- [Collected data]
=== Section Start ===

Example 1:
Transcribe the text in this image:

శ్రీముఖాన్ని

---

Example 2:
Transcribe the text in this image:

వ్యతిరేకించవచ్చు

=== Section End ===

- [YOUR ASSIGNMENT]
Set down each record above without changing a single word.

- [EXPECTED OUTPUT]
Example 1:
Transcribe the text in this image:

శ్రీముఖాన్ని

---

Example 2:
Transcribe the text in this image:

వ్యతిరేకించవచ్చు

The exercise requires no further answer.